字段需要groupby:“fielddata”: true
"linkCount": {
"fielddata": true,
"store": true,
"type": "text"
}
这个字段需要 groupby 且 type 为 text 的时候,必须 将 fielddata 设置为 true
“store”: true
elasticsearch将字段保存一份源文档到 _source
时间格式
"publish_date": {
"format": "yyyy-MM-dd HH:mm:ss||yyyy-MM-dd||epoch_millis",
"ignore_malformed": true,
"type": "date"
}
ignore_malformed:取值为true或false,默认值是false。若要忽略格式错误的数值,则应设置为true。
elasticsearch 中的相似度模型:“similarity”: “BM25”,
例:
"summary": {
"copy_to": "fullcontent",
"store": true,
"type": "text",
"similarity": "BM25",
"index_options": "offsets",
"analyzer": "ik_max_word"
},
此mapping中的 “similarity”: “BM25” 为了避免搜索词在该字段中出现的频率过高而影响评分。
比如:我们搜索fire fox,假如返回两篇文章 doc1 和 doc2,doc1 的评分为15,doc2的评分为10。但是,有可能doc1是一篇很长的关于火灾的文章;而doc2则是一篇关于firefox浏览器的使用教程。而我们的预期显然则是更偏向于后者,此时则需要在mapping中加入相似度模型。
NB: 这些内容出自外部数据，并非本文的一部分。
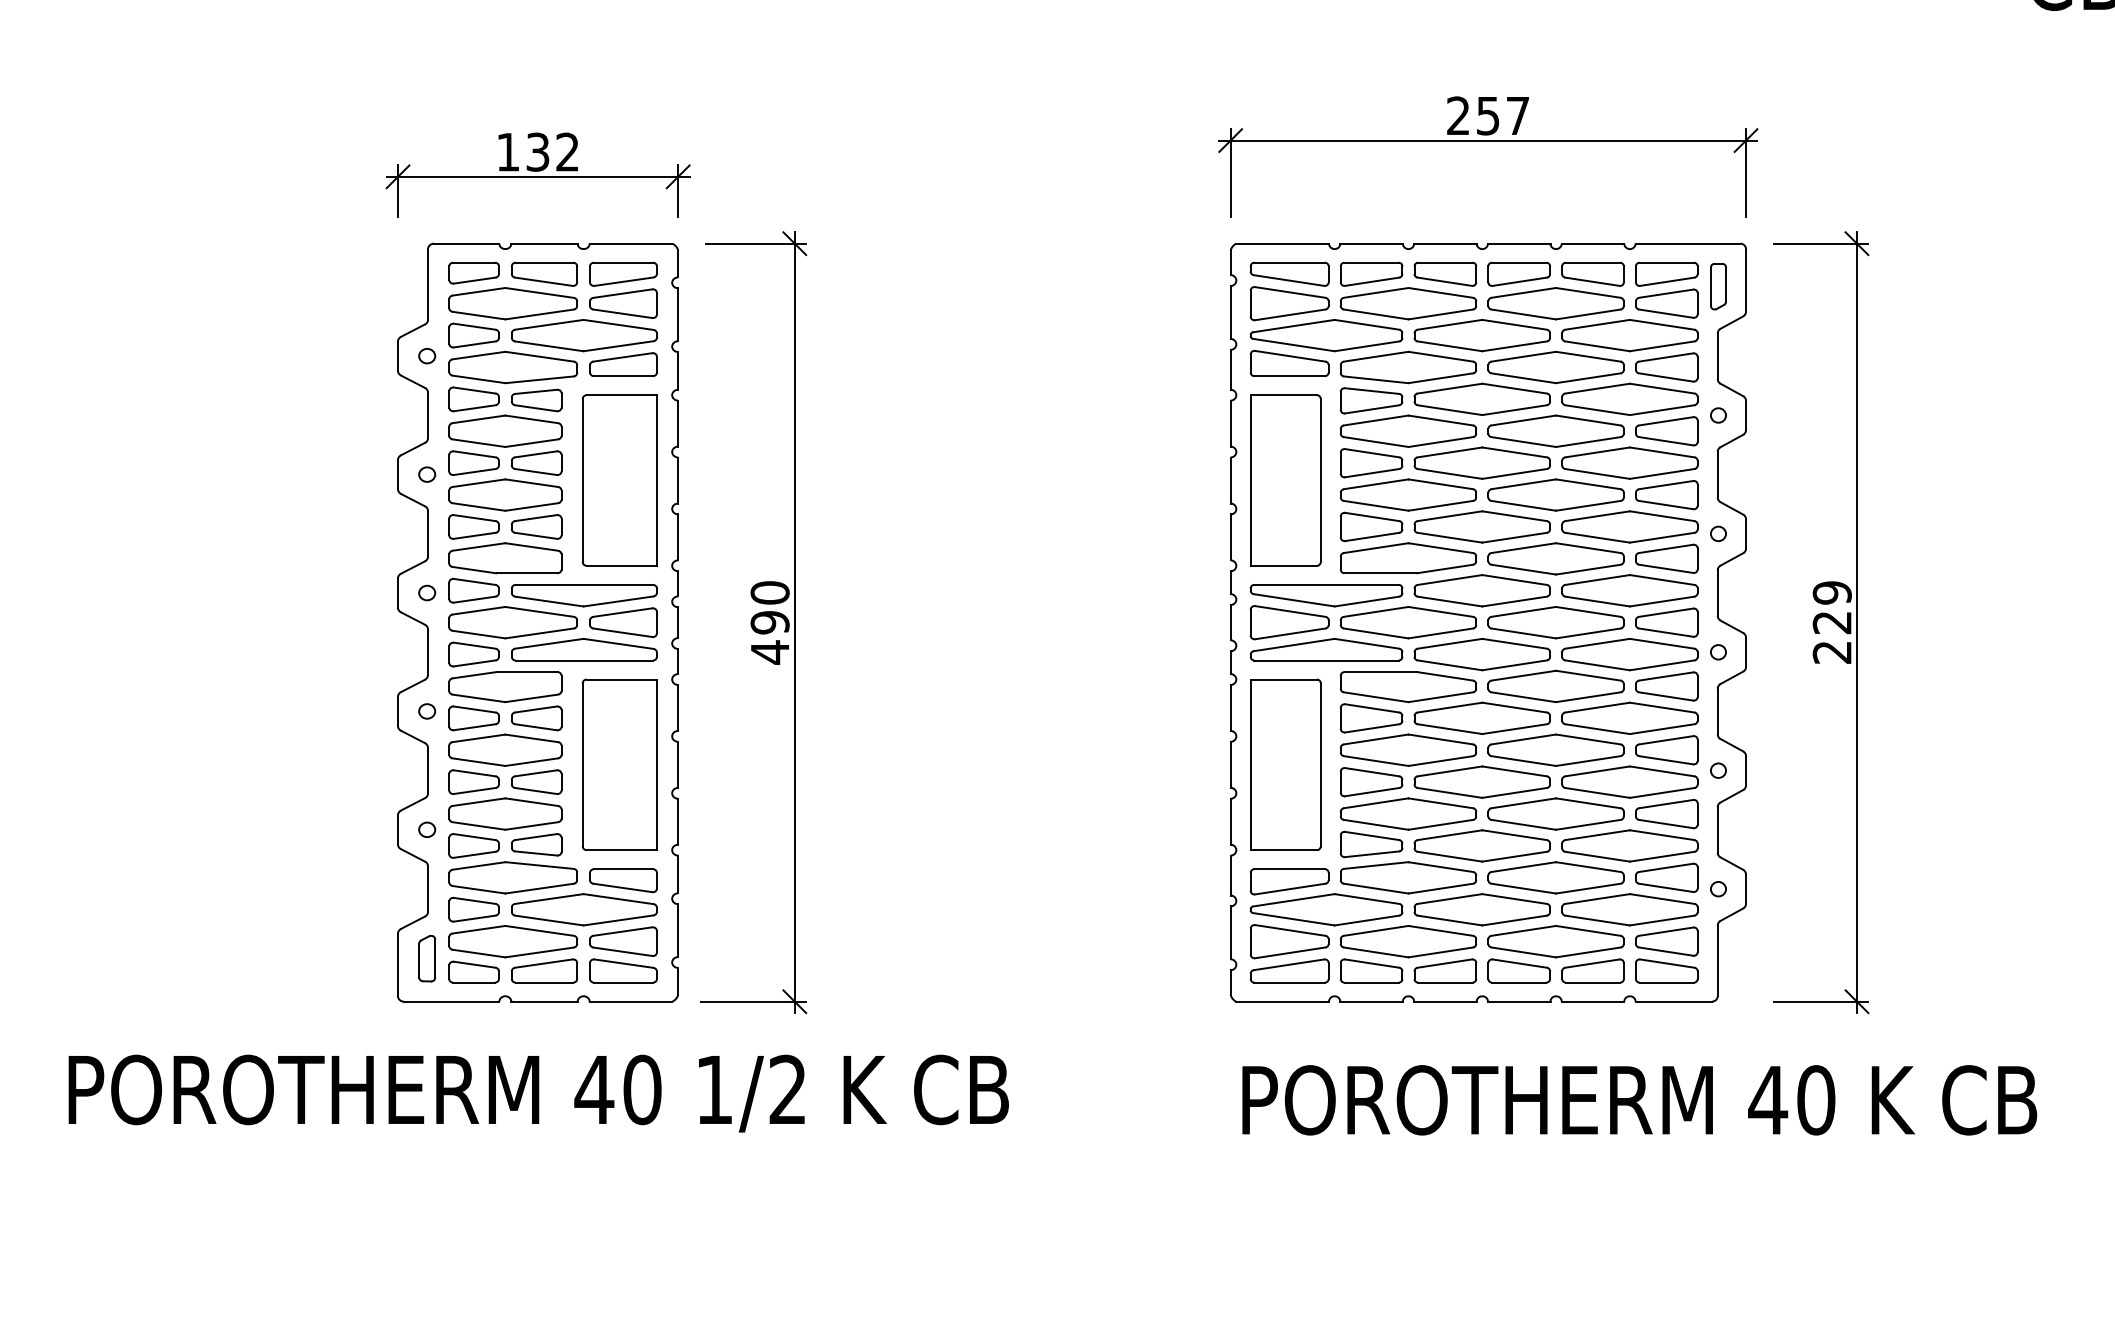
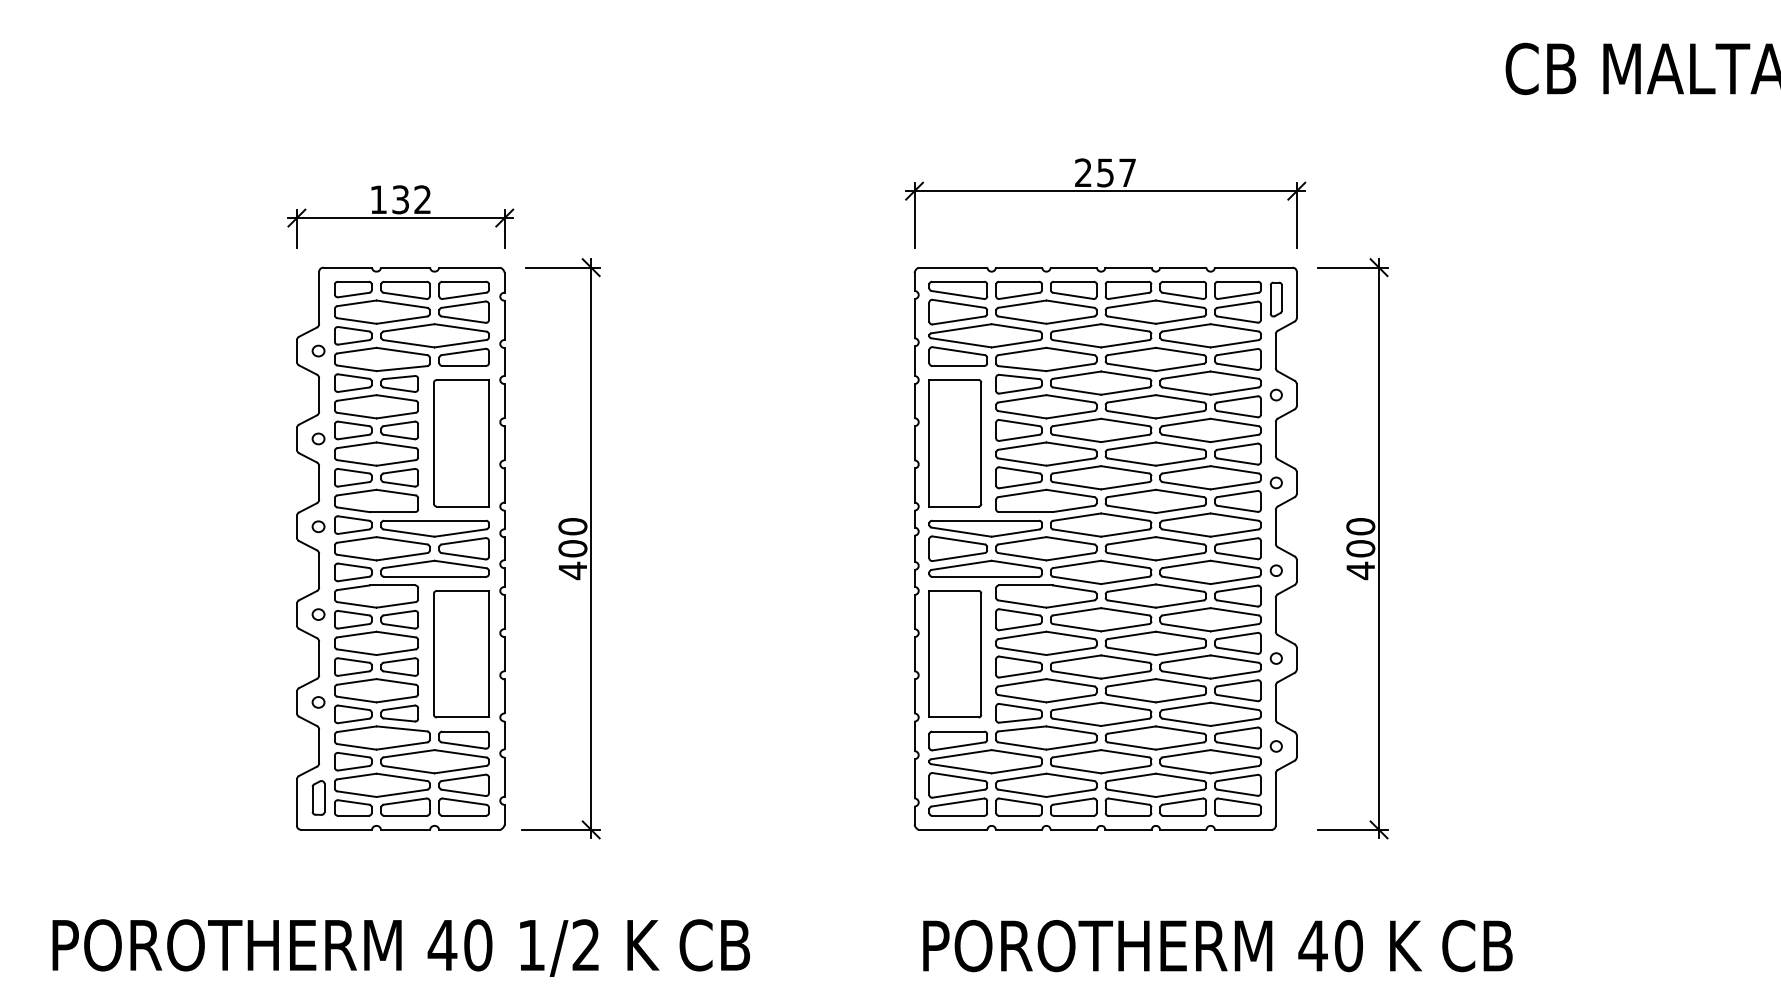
text: (769, 622) -> (572, 548), 490 -> 400
text: (1831, 623) -> (1360, 549), 229 -> 400
text: (537, 1092) -> (400, 947), moved
text: (1639, 1100) -> (1217, 946), moved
关于BM25的理论基础:推荐阅读https://www.elastic.co/guide/cn/elasticsearch/guide/current/pluggable-similarites.html
版权声明:本文内容由互联网用户自发贡献,该文观点仅代表作者本人。本站仅提供信息存储空间服务,不拥有所有权,不承担相关法律责任。如发现本站有涉嫌侵权/违法违规的内容, 请发送邮件至 举报,一经查实,本站将立刻删除。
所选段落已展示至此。